**Work task 1:** In the article about the Kenyan cleric's lost eyesight, in which prison were Mr Khalifa and his supporters held on remand?
**Work task 2:** Copy out the article about the Kenyan cleric's lost eyesight from "His arrest ended" up to and including "in running battles.".
**Work task 3:** Carry the article about the Kenyan cleric's lost eyesight forward from its last sentence.

**Supplied passage:**
Kenyan Muslim cleric to sue state for loss of eye sight 27 years later
One evening in 1991, as Sheikh Mohamed Khalifa addressed his supporters at Mwembe Tayari in Mombasa town, a contingent of officers from the dreaded General Service Unit descended on them.
It was at the height of the Islamic Party of Kenya (IPK) agitation for change and recognition of the Muslim community which made the Moi government feel insecure.
His arrest ended in chaos forcing the Central police station, where he had been taken, to be shut as riot police and youths engaged in running battles.
And, 27 years later, Mr Khalifa, the organising secretary of the Council of Imams and Preachers of Kenya (CIPK), narrates the chilling experience and painful memories that changed his life for worse.
At his Mwembe Tayari offices, he sat pensively as he narrated the events that led to loss of his eyesight. Some of his supporters, he remembers, were fatally shot. Others were paralysed and are now left to suffer in silence because of fear of being victimised.
“As Muslims, we had been marginalised for long by the Moi administration. That is when we decided to form IPK to fight for the rights of Muslims. It was before the 1992 General Election,” he said.
Mr Khalifa said the push was caused by the government’s decision to allow multi-party democracy.
“When we presented the party for registration, it was rejected. And Muslims were not happy. The agitation started mostly in Mombasa, which was the party’s headquarters. We had national and district leaders,” he said.
BEGINNING OF CHAOS
Among the leaders then was Mr Omar Mwinyi who is now the Changamwe MP, Abdulrahman Wandati, Khalid Balala and their lawyer was Taib Ali Taib. Mr Mwinyi was the IPK chairman.
“We decided to use a site at Mwembe Tayari to preach and sensitise our people on their rights. Our teachings were not about the Muslim faith only but we used the chance to educate the people on their rights,” Mr Khalifa said.
One evening as he was preaching, a contingent of police officers descended on them and Mr Khalifa and eight supporters were arrested.
“Our arrest did not please our supporters and that was the beginning of chaos. Angry supporters pelted stones at the police station and it was the first time that the Central police station was closed,” he said.
“It was chaotic and police had to fire in the air to disperse our supporters,” said Mr Khalifa.
He said that at night, they were taken to various police stations, including Bamburi.
“The following day, we were taken to court and again taken to remand at Shimo La Tewa Prison in Shanzu. We were released after being in remand for four days,” he said.

**Supplied entries:**

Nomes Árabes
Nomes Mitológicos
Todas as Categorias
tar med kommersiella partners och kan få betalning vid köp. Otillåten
--
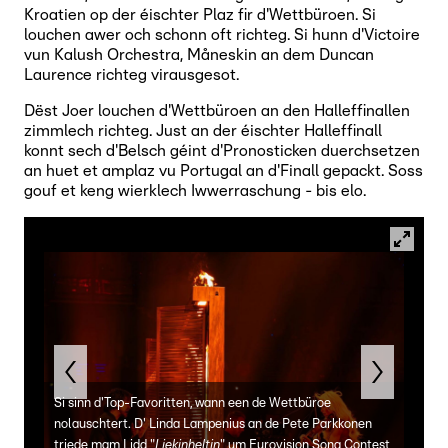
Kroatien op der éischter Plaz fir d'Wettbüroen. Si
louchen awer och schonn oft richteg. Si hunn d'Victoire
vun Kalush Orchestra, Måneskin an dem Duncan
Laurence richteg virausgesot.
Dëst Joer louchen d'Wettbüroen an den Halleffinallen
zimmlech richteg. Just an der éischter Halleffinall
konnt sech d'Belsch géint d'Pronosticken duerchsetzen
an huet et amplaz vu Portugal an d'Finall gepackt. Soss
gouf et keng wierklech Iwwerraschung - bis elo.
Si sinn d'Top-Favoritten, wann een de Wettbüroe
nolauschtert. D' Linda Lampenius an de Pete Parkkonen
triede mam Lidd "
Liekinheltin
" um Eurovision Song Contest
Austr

**Answer 1:** Shimo La Tewa Prison in Shanzu

**Answer 2:**
His arrest ended in chaos forcing the Central police station, where he had been taken, to be shut as riot police and youths engaged in running battles.

**Answer 3:**
He said that on the day he was arrested, police were targeting Sheikh Khalid Balala, a fiery preacher who was on police radar, but he did not show up when Mr Khalifa was arrested.
“They arrested Mr Balala at his house in Kisauni and took him to a Voi court, forcing us to attend his court cases in Voi. At one point when we were heading to Voi for the hearing of Mr Balala’s case, GSU officers lobbed teargas at us at Mackinnon where several people were injured,” he said.
He said the cases were later terminated.
Mr Khalifa said he was arrested for five consecutive years because he was a critic of Mr Moi’s government. “After the 1991 arrest, I was arrested again in 1992, 1993,1994 and 1995. Every time Moi was in Coast, I was put in police cells and would only be released after he left the region,” he said.
He said police brutally beat up IPK supporters. Some were killed and others paralysed following the injuries inflicted by the police.
“People were shot even as they sought refuge at Kwa Shibu Mosque,” he said.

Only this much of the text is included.